Опять водворилось молчание.
– Зато я играю лучше тебя, – проговорила Зина.
– Это бабья наука, – ответил пренебрежительно Тёма.
Зина озадаченно промолчала и принялась опять писать.
– А как же Кравченко? – вдруг спросила она, вспомнив своего учителя музыки. – Он, значит, баба?
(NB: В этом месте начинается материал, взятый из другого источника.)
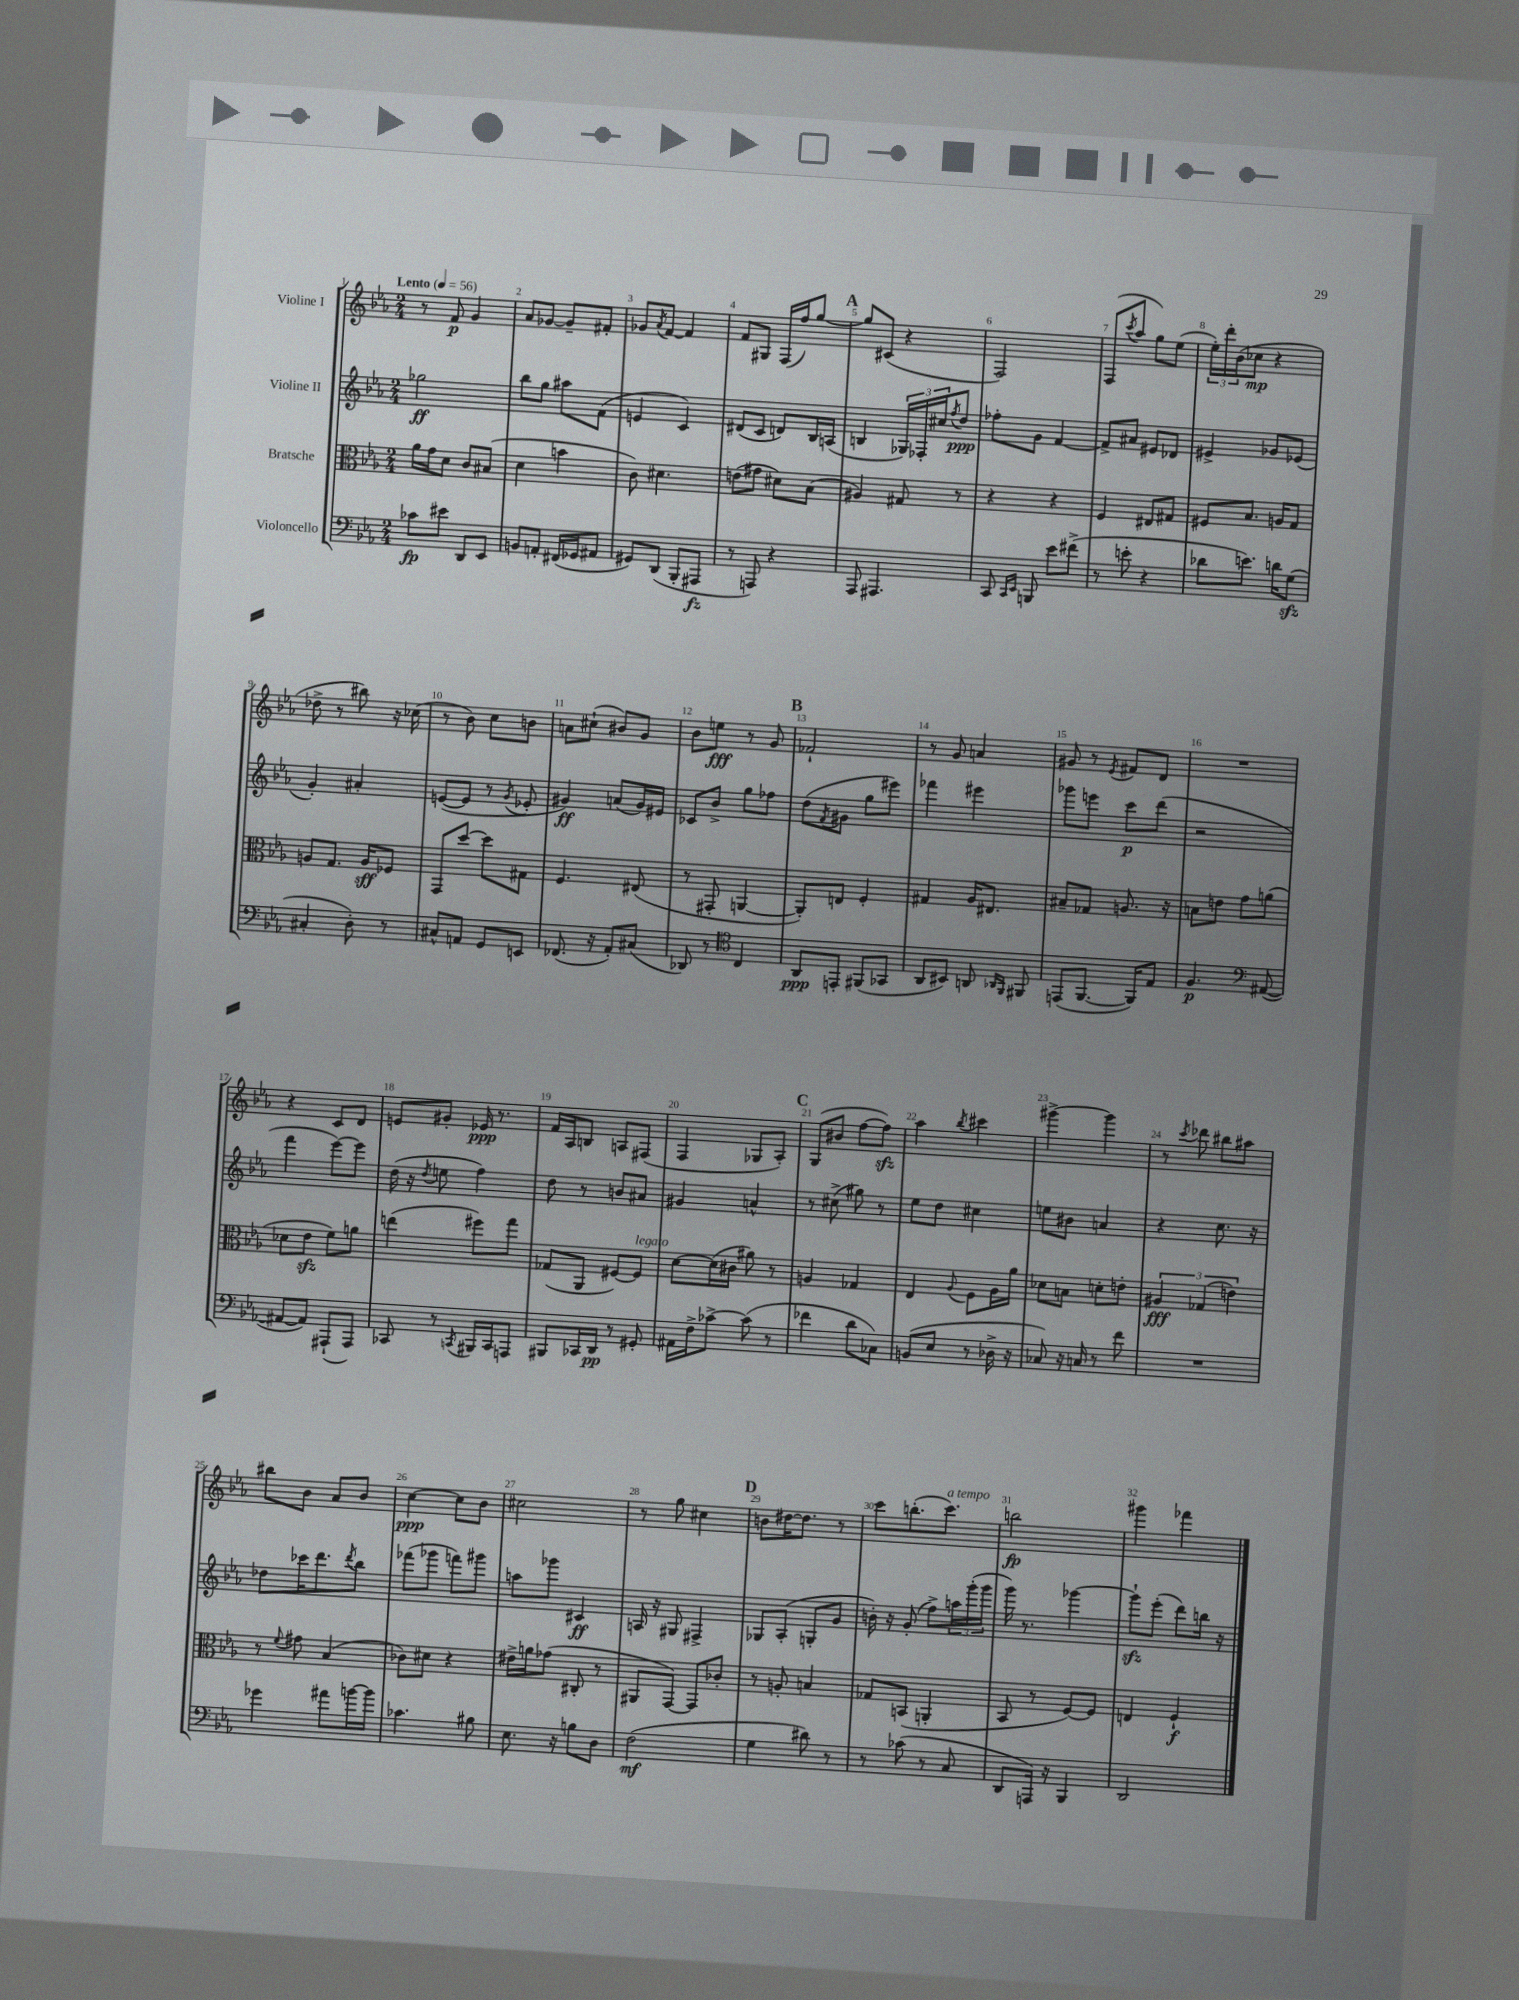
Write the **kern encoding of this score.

– Баба, – ответил уверенно Тёма, – оттого у него и борода не растет.
– Мама, это правда? – спросила Зина.
– Глупости, – ответила мать. – Не видишь разве, что он смеется над тобою?
– У него и хвостик есть, вот такой маленький, – проговорил Тёма, показывая рукой размер хвоста.
– Мама?!
– Тёма, перестань глупости говорить.
Тёма смолк, но продолжал показывать руками размеры хвоста.